Es algo sabido. La música popular es un registro vivo donde quedan impresos buena parte de los acontecimientos y temores que experimentamos los seres humanos. Es interesante comprobar también cómo somos capaces no solo de superar las situaciones más atroces mediante la acción práctica, sino también de sublimarlas y de traducir una parte de su esencia en obras de arte. Tras los recientes acontecimientos en Japón, algún enemigo del espíritu nos acusará de oportunistas.
Pero más allá del sufrimiento real que está provocando el maremoto nipón y del ombliguista debate suscitado en Occidente sobre la energía atómica (debate que responde al zafio egoísmo coloquial:
“si tú estás enfermo, yo estoy más malito”), la creatividad humana puede (y debe) volver a brillar. Como un sol naciente, ardiente, que renueve una vez más el ciclo eterno de la vida cotidiana. Creatividad en forma de música y letra, crítica y con sentido del humor, dación de fe y esperanza.

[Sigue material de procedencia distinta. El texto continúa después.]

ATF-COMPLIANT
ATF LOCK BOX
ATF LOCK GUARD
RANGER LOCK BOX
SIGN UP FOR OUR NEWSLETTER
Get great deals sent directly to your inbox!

Boris Vian, Stanley Kubrick, El Aviador Dro, hasta Kraftwerk, con su hierática ironía teutona, se han acercado con visión incisiva a uno de los productos culturales más controvertidos de nuestra era y de todos los tiempos: la ciencia y su incansable afán por descomponer la materia. Esa alquimia dualista que nos ha aportado tanto bienestar como desconfianza.
Muchos de los grandes acontecimientos del siglo XX y, por lo que vemos, también del XXI han estado marcados por los descubrimientos de gente como Henri Becquerel, Marie Curie y, muy a su pesar, Robert Oppenheimer. Ralf Hütter (Kraftwerk) debería añadir ahora Fukushima a Chernóbil, Harrisburg, Sellafield e Hiroshima en la nueva adaptación de su clásico “Radioaktivität”. Yukihiro Takahashi (Yellow Magic Orchestra) compuso “Something In The Air” en 1981. Japón habla con conocimiento de causa.